Furthermore, the low melting point alloy member used in this manufacturing method can be used repeatedly, so it is economical.

[Brief explanation of the drawing]

FIG. 1 is a plan view of a preformed product in which a low melting point alloy member manufactured in an example is embedded and molded. FIG. 2 is a sectional view taken along the line AA' of the preform shown in FIG. Third
The figure is a cross-sectional view of a friction material manufactured in an example. Figure 4 shows I! which has an inverted T-shaped hole! ? ! It is a ring material diagram of a rubbing material. FIG. 5 is a sectional view of another friction material having Wg-like holes. FIG. 6 is a sectional view of a friction material having holes in still another embodiment.
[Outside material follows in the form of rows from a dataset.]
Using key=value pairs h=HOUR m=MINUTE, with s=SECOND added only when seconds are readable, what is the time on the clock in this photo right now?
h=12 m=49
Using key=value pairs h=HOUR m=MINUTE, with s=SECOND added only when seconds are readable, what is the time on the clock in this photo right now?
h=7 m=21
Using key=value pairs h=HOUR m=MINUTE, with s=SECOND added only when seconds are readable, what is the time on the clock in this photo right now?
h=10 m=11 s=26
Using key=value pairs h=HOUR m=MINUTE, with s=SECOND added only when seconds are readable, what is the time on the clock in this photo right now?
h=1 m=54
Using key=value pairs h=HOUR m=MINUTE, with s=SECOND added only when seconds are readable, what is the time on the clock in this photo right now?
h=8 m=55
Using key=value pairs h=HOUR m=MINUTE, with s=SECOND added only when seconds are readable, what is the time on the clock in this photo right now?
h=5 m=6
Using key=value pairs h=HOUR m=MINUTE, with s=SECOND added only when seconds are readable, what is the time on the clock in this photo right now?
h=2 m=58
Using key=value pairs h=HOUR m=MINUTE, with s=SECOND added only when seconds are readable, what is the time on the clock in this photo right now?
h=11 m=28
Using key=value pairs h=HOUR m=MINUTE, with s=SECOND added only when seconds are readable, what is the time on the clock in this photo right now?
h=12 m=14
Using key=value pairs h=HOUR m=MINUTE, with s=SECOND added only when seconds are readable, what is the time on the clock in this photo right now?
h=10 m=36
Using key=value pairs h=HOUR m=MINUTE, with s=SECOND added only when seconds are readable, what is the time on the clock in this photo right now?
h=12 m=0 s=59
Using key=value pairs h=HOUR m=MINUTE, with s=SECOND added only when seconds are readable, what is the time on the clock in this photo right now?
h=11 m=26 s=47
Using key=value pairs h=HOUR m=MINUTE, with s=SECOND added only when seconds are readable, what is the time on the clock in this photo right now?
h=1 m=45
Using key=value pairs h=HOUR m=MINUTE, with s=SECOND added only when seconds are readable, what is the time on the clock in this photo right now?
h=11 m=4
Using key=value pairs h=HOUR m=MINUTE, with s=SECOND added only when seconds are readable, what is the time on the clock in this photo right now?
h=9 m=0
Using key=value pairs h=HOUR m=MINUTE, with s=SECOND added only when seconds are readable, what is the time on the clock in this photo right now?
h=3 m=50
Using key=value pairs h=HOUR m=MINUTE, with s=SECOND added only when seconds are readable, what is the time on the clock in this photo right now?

Figure 7 shows 1M! manufactured in the example! FIG. 3 is a cross-sectional view of a friction pad made of a friction ring member and a rocking plate.

Claims (2)

[Claims] (1) A first step of preforming a friction material raw material consisting of a base material, a binder, etc., a second step of heating and curing this preform in a mold, and a heated molded product obtained by heating and curing. In the method for manufacturing a friction material, the first step includes a third step of further heating and post-curing the friction material, wherein the first step includes
A low melting point alloy member is embedded and preformed at a temperature higher than the temperature for heat curing in the step and lower than a temperature for post-curing in the third step, and the third step is performed at the time of post-curing. 1. A method for manufacturing a friction material, comprising forming holes or grooves of an arbitrary shape on at least a friction surface by pouring out a low melting point alloy member embedded in the friction material. (2) The friction material according to claim 1, wherein the low melting point alloy member is made of two or more metals selected from tin, lead, bismuth, cadmium, indium, zinc, antimony, and mercury. Production method.